After a quick shower we headed to the 150 year old Victoria Arms Hotel for a memorable 55th birthday dinner. We started with a large order of chips and two pints of Speights beer which we then followed with a 400 gram ribeye steak and large plate of lamb roast. We thought we would have plenty of leftovers for lunch the next day but between talking, the delicious taste, and the celebratory feeling of a birthday, the next thing we noticed was both plates were licked clean. We were stuffed but a birthday needs dessert so we shared a lemon meringue pie. (I should mention that every dessert comes with whipped cream and ice cream so there was more than plenty for two.)

I highly recommend the Otago Rail Trail for any level of cyclist from beginner to expert. For beginners it’s fairly flat and easy to ride with lots of interesting stops and places to get food. For experts, it’s a nice change of pace to relax, ride slowly, chat with your riding partner, not worry about traffic, and enjoy watching all ages get out and have fun on bicycles. For birthday celebrations it’s the best!

Mountain Biking to Keep Your Brain Fit


Trails like the ride from Wanaka to Glendhu Bay, New Zealand provide fun and mental stimulation.
Trails like the ride from Wanaka to Glendhu Bay, New Zealand provide fun and mental stimulation.

Several days ago I read an article in the Wall Street Journal about brain plasticity. It was an interesting article about new brain research. My take-away from the article is that gradual memory loss generally associated with aging can be reduced or delayed. Daily exercise of 25 minutes or more and engaging in problem solving tasks can help the brain’s memory function.

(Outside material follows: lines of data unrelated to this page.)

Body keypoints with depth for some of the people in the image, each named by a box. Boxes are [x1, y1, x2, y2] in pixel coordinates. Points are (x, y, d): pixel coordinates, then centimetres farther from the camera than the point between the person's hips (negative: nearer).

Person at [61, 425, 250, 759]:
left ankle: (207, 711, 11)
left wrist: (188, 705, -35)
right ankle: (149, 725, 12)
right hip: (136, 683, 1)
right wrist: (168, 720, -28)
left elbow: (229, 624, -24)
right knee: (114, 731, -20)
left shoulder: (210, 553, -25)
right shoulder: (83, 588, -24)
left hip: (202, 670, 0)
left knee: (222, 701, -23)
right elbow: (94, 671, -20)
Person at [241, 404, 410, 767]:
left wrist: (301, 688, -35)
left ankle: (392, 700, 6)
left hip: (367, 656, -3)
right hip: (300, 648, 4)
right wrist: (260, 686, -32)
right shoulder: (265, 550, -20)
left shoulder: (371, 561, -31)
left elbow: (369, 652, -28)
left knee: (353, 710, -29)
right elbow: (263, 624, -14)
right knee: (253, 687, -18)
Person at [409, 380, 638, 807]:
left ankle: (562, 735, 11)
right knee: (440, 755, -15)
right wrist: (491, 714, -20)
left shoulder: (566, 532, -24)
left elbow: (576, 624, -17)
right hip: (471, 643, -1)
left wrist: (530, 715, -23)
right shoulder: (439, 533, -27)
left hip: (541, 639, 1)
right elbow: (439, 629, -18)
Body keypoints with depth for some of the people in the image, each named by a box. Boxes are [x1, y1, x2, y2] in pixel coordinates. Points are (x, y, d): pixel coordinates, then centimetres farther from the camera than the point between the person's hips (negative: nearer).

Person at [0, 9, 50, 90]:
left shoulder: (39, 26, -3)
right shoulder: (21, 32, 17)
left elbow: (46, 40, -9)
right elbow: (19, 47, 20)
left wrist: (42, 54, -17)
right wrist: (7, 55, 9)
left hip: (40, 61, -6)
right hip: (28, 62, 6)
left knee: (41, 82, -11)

I’ve been thinking about this article a lot while riding my bicycle on long stretches of rural highway in New Zealand. Part of doing this cycling tour is to keep fit while we are still physically capable. And, according the article, we more than meet the daily exercise goals.

Regarding the second part of the brain plasticity article’s suggestion of engaging in problem solving skills, we met this goal on a daily basis in SE Asia. Every day presented some type of new problem to solve.

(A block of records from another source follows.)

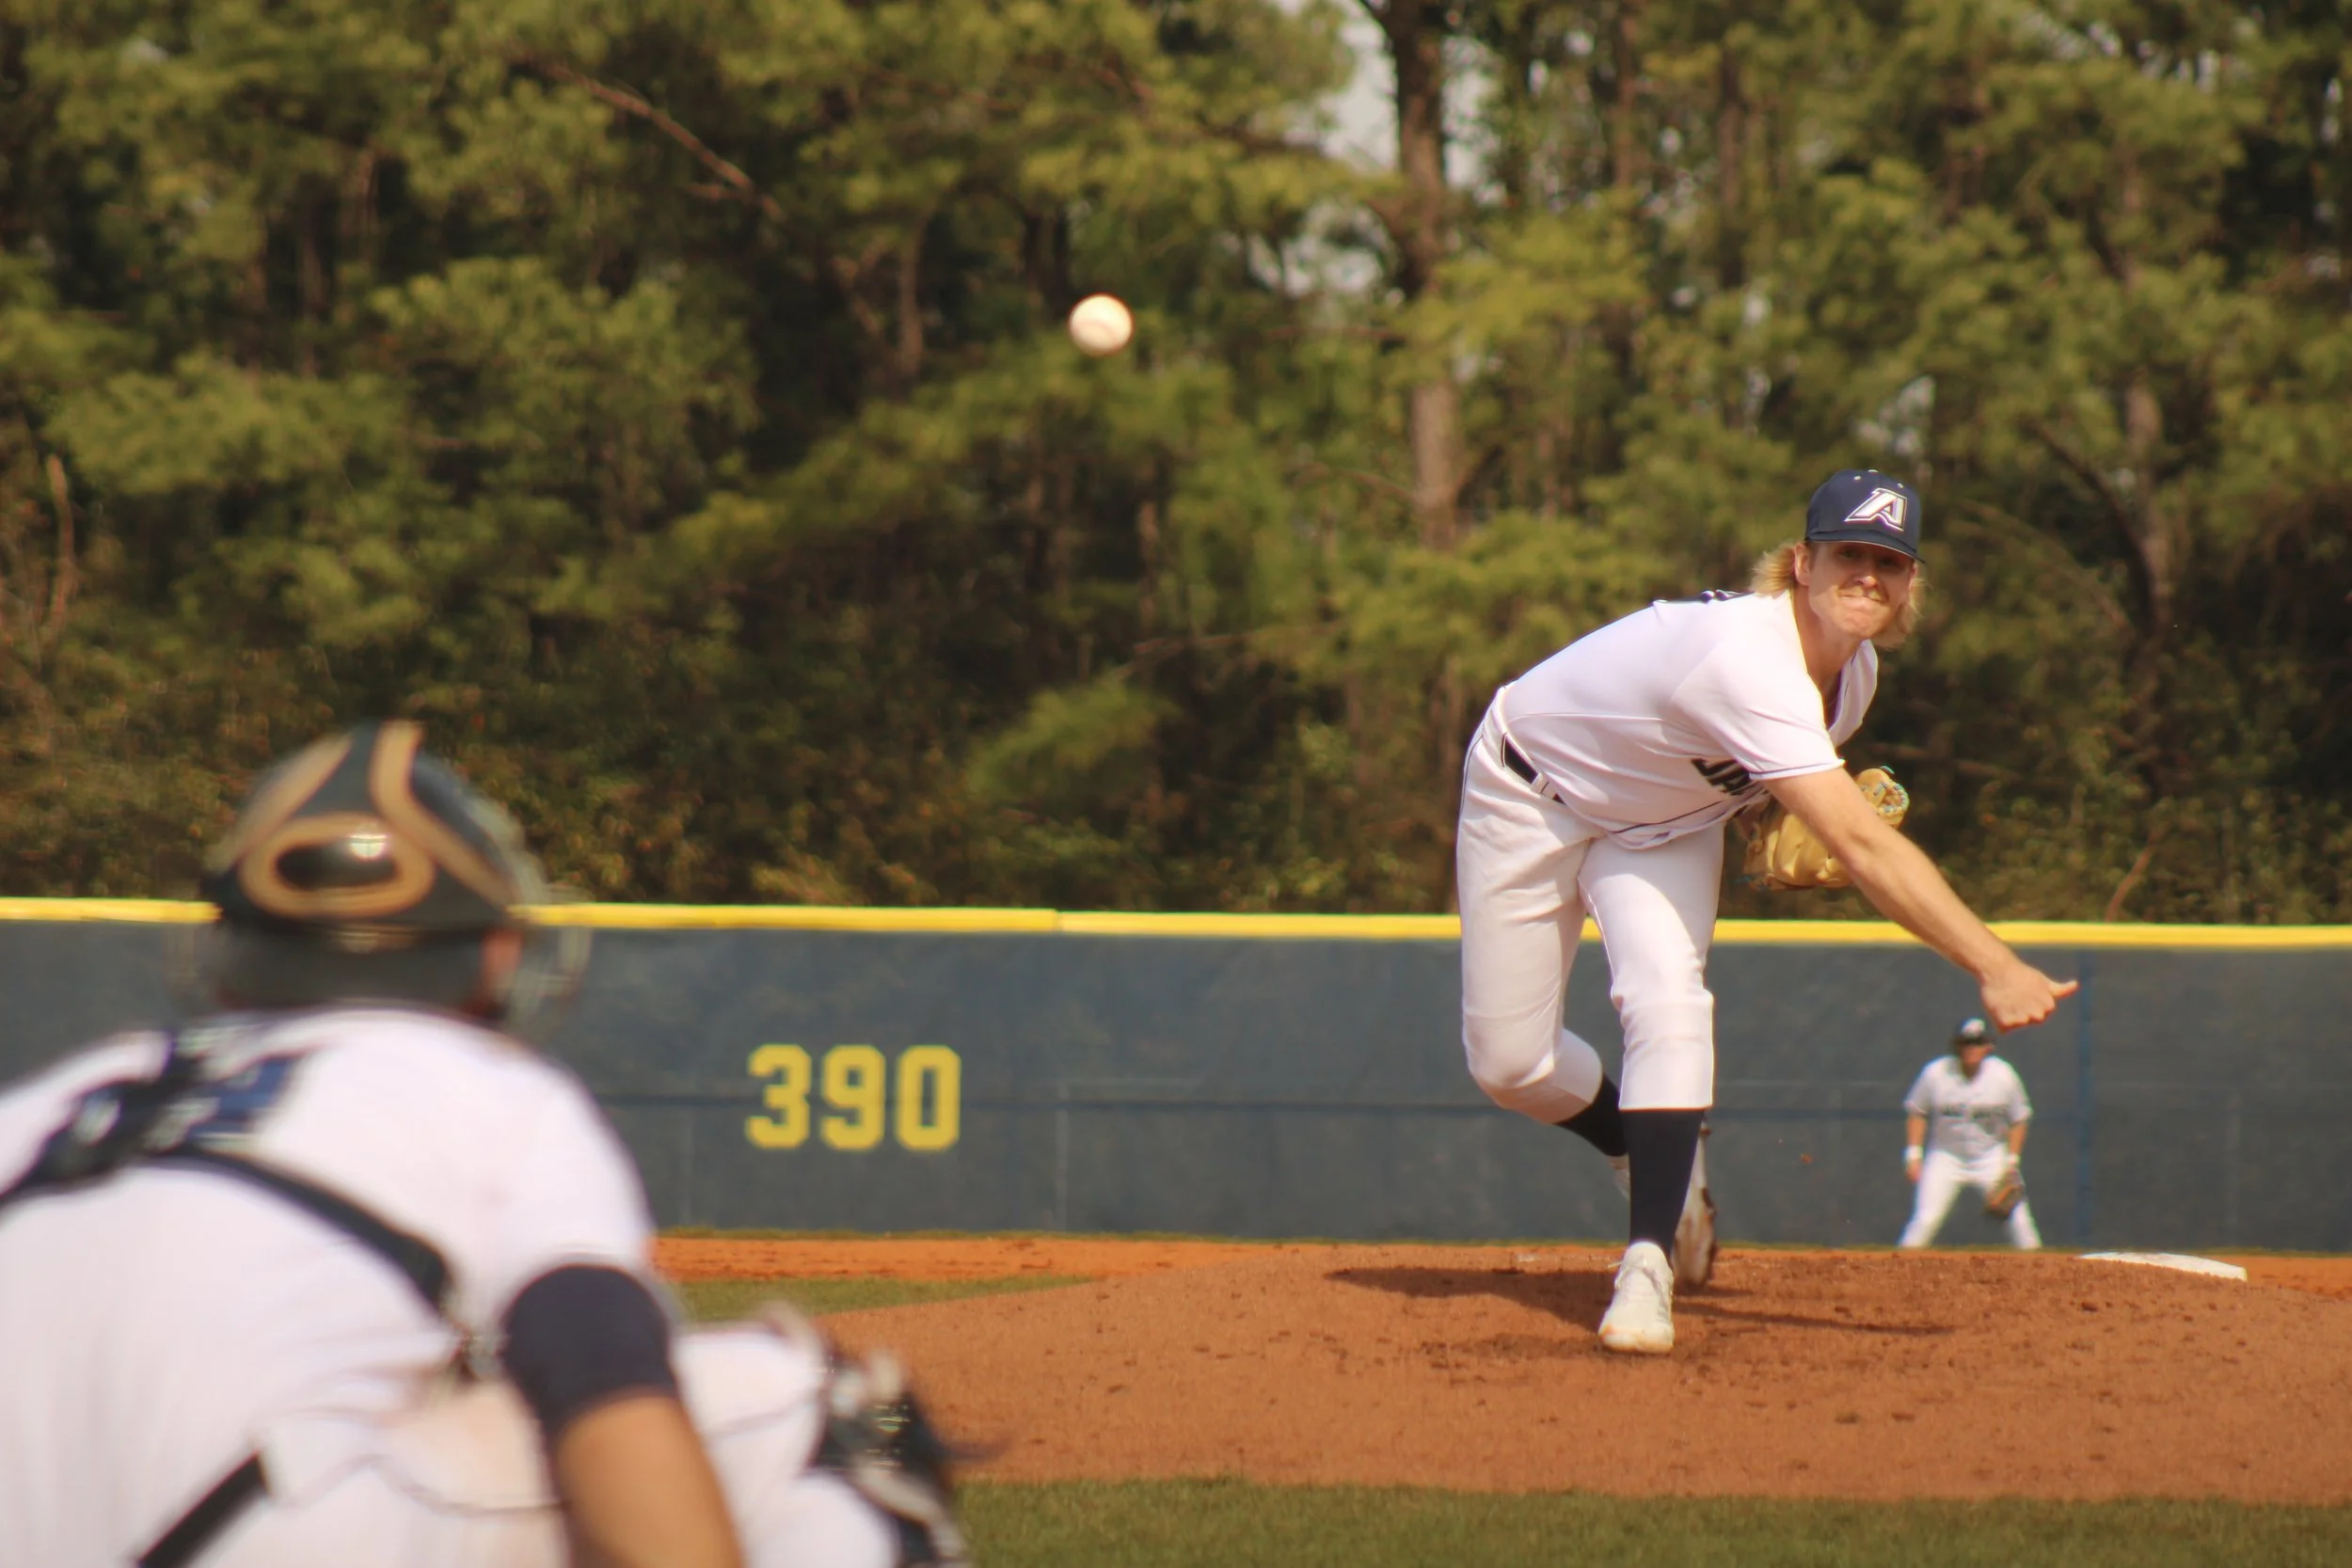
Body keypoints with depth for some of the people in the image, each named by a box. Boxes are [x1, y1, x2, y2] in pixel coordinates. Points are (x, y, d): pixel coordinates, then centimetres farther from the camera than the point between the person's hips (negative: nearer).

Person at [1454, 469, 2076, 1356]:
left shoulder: (1853, 669, -14)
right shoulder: (1749, 660, -42)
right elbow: (1861, 846, -49)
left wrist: (1777, 823, -12)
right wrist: (1994, 968, -54)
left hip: (1661, 816, 5)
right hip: (1531, 792, -5)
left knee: (1667, 1006, -21)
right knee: (1507, 1061, -1)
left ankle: (1648, 1264, -19)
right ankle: (1655, 1162, 27)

But here in New Zealand where the land seems so familiar, and English is spoken everywhere, my brain has been mothballed. After cycling, setting up a tent, cooking dinner, and planning the next day’s routes, I’ve been writing and reading less. My brain has been turning to mush.

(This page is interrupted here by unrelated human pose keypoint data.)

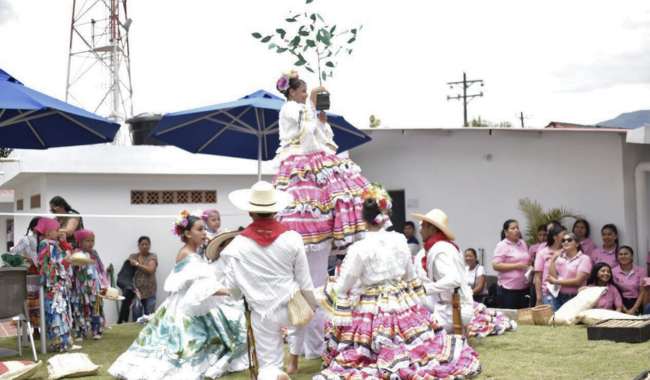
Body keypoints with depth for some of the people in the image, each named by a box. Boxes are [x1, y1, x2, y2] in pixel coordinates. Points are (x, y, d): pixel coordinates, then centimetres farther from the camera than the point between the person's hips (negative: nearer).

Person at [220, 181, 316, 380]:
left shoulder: (238, 245, -12)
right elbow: (304, 281, -3)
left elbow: (232, 289, -5)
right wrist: (312, 308, 13)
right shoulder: (292, 238, -11)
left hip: (263, 312, -1)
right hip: (292, 305, 1)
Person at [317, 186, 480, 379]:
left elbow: (343, 286, -9)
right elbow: (411, 276, 10)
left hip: (372, 311, -4)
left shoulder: (359, 249, -14)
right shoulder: (400, 240, -1)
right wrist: (413, 301, 24)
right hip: (404, 305, 4)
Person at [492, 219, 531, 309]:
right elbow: (496, 265, -15)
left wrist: (529, 265, 5)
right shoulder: (502, 246, -6)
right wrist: (516, 266, -17)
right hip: (508, 289, -6)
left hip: (524, 288, 6)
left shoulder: (522, 244, 13)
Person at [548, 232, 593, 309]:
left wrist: (556, 281, -7)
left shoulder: (584, 259, -4)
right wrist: (553, 260, -3)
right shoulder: (559, 258, 9)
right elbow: (552, 278, 1)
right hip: (558, 297, 4)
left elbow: (578, 281, -13)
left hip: (574, 298, -4)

That is, until today. Today’s mountain bike ride met both the daily physical exertion recommendation and daily mental problem solving activity to keep my brain sharp and functioning like a bug-free computer.

Here’s why I like mountain bike riding:

The trails are curvy and hilly.
There is no traffic.
There are lots of obstacles to navigate around – rocks, sand, tree stumps, other riders
There are many decisions to make – when to shift, when to unclip, when to jump off and walk
The scenery is beautiful.
I’m not a scientist, but I think it would be interesting to do a study with the following hypothesis:

Riding a Mountain Bike on Single Track Trails for 60 Minutes Three Times Per Week Reduces the Onset of Dementia By Five Years.

Even if mountain biking doesn’t improve brain fitness, it does improve mental health and bring lots of joy and happiness.

First Day Under our Belt


First picture of our cycle tour – Last picture of our Malaysia house.

We did it! We survived our first day of retirement and cycle touring! Even though we’re tired, got absolutely soaked in a typical, torrential, Taiping downpour, and couldn’t find our hotel without asking, we still had fun.

Here’s what we learned:

1.The bike Garmin does not necessarily choose the same routes as the car Garmin or Google maps. But, what it does do (or at least did today) was take us down some very secondary roads which were quite fun, especially when the local high school had just let out and we were going against the stream of boys and girls racing home from school on scooters, motorcycles, and bicycles, hooting and hollering and riding 3 or 4 abreast with 2 or more students per scooter in a downpour.

2.We need to drop another 10 pounds (5 kilos) from each bike. Those extra tubes of American sunscreen, toothpaste, and shaving cream are just not worth the extra weight and volume.

And the best part of MY day……

Eric said he would like to do the laundry! I guess after 30 years of laundry, I get to retire, too!